(Stored data entries)
--------
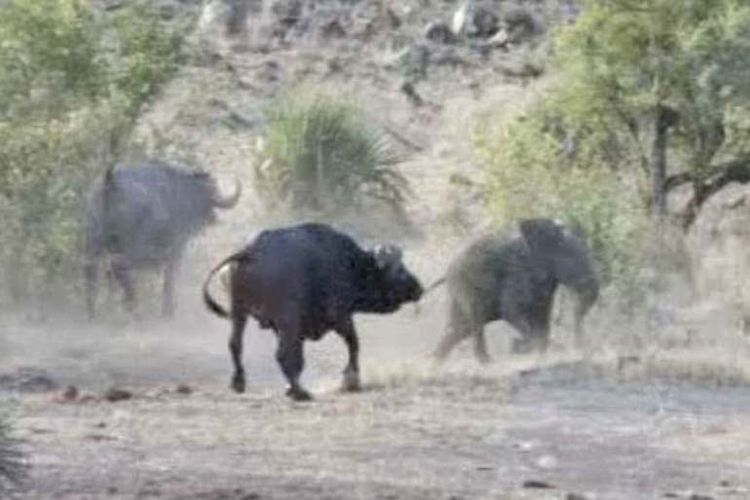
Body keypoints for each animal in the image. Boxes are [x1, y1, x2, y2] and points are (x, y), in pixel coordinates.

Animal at [86, 161, 242, 316]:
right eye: (211, 190)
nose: (212, 218)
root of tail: (112, 182)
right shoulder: (176, 248)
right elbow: (170, 277)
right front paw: (168, 310)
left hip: (94, 242)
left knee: (92, 271)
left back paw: (94, 311)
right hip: (135, 246)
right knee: (119, 266)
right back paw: (133, 307)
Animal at [203, 225, 426, 400]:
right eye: (400, 270)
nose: (419, 288)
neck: (351, 264)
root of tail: (250, 252)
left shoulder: (288, 329)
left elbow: (300, 357)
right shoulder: (340, 316)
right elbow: (354, 344)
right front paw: (351, 380)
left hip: (239, 312)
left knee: (235, 345)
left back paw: (240, 382)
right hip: (287, 318)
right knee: (281, 354)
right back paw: (300, 392)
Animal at [432, 217, 604, 362]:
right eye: (570, 257)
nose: (579, 346)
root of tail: (448, 272)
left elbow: (542, 316)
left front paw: (537, 354)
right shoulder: (518, 272)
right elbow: (511, 310)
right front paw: (518, 347)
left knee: (459, 329)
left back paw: (436, 362)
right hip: (467, 285)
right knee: (475, 321)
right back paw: (486, 362)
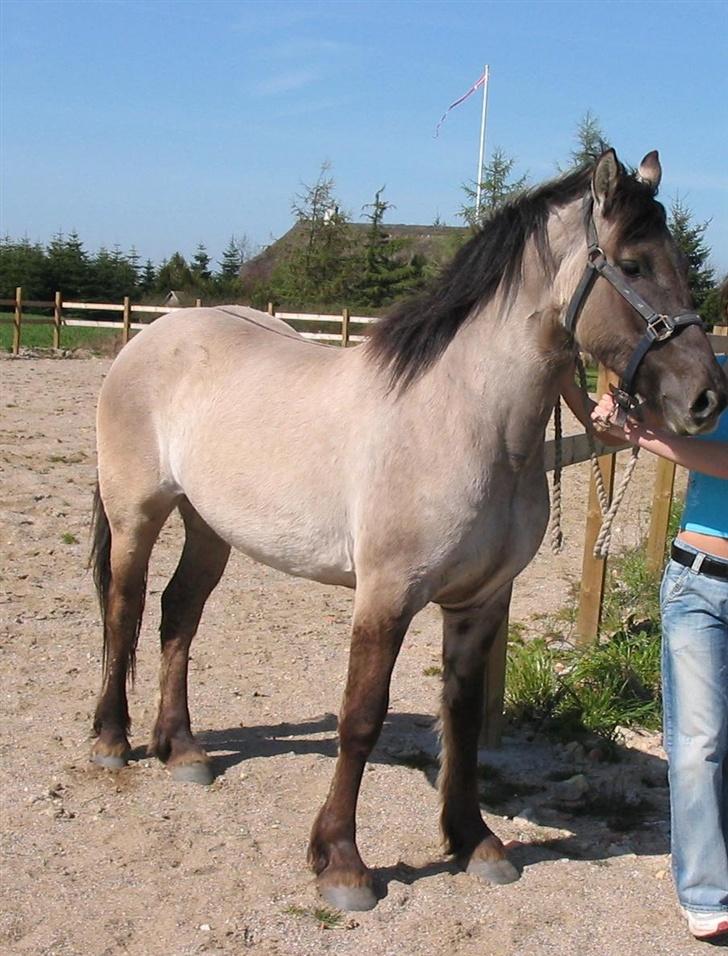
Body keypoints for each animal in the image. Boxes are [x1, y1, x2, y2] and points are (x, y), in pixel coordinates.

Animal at [88, 149, 724, 912]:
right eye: (631, 263)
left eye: (680, 261)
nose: (706, 398)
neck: (468, 420)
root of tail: (152, 335)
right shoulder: (385, 597)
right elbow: (360, 717)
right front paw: (341, 863)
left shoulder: (478, 602)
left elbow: (461, 717)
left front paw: (474, 841)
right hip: (136, 513)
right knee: (124, 609)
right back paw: (111, 740)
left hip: (209, 525)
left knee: (178, 612)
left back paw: (181, 748)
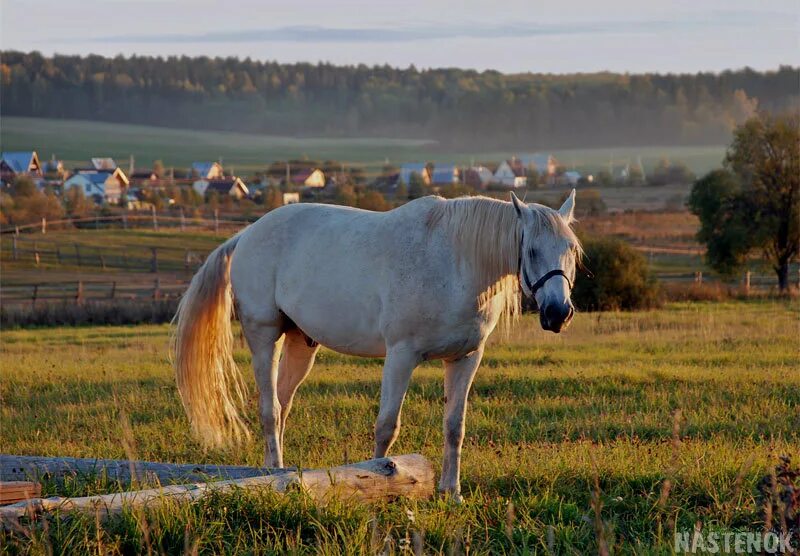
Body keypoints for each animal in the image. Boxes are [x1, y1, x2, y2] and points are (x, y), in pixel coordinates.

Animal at [172, 192, 580, 500]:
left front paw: (452, 492)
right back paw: (273, 471)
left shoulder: (465, 358)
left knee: (282, 405)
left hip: (301, 343)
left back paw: (280, 474)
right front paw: (380, 479)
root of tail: (246, 235)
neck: (455, 263)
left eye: (572, 251)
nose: (558, 313)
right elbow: (387, 426)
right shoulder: (401, 355)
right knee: (269, 409)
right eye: (531, 251)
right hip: (264, 337)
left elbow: (455, 426)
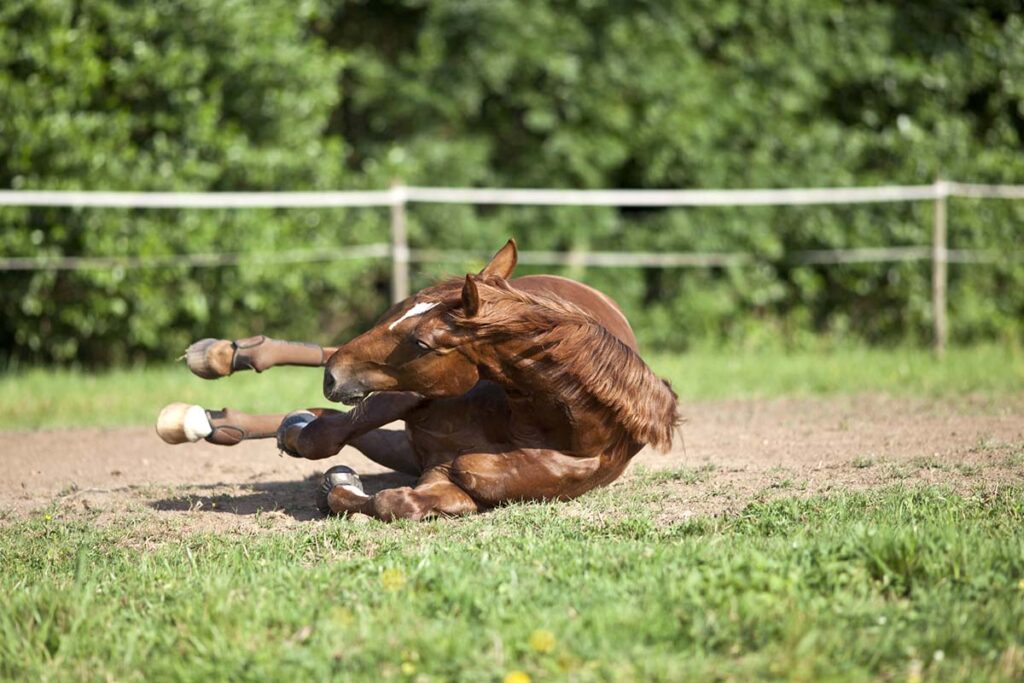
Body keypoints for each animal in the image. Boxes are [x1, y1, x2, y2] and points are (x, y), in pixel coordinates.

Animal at [156, 239, 680, 520]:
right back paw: (222, 360)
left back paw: (221, 420)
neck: (536, 426)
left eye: (423, 343)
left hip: (404, 439)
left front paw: (340, 484)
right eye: (407, 314)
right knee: (327, 371)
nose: (333, 377)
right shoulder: (412, 393)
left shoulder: (450, 482)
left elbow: (394, 501)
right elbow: (327, 435)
--------
> _Task requirements_:
If a line in the records holds the string "knee", copy it.

> _Task answer_:
left knee: (92, 271)
right knee: (119, 266)
left knee: (235, 345)
right knee: (281, 354)
left knee: (459, 329)
right knee: (475, 321)
right knee: (124, 609)
left knee: (178, 612)
left knee: (282, 405)
right knee: (269, 409)
right knee: (327, 371)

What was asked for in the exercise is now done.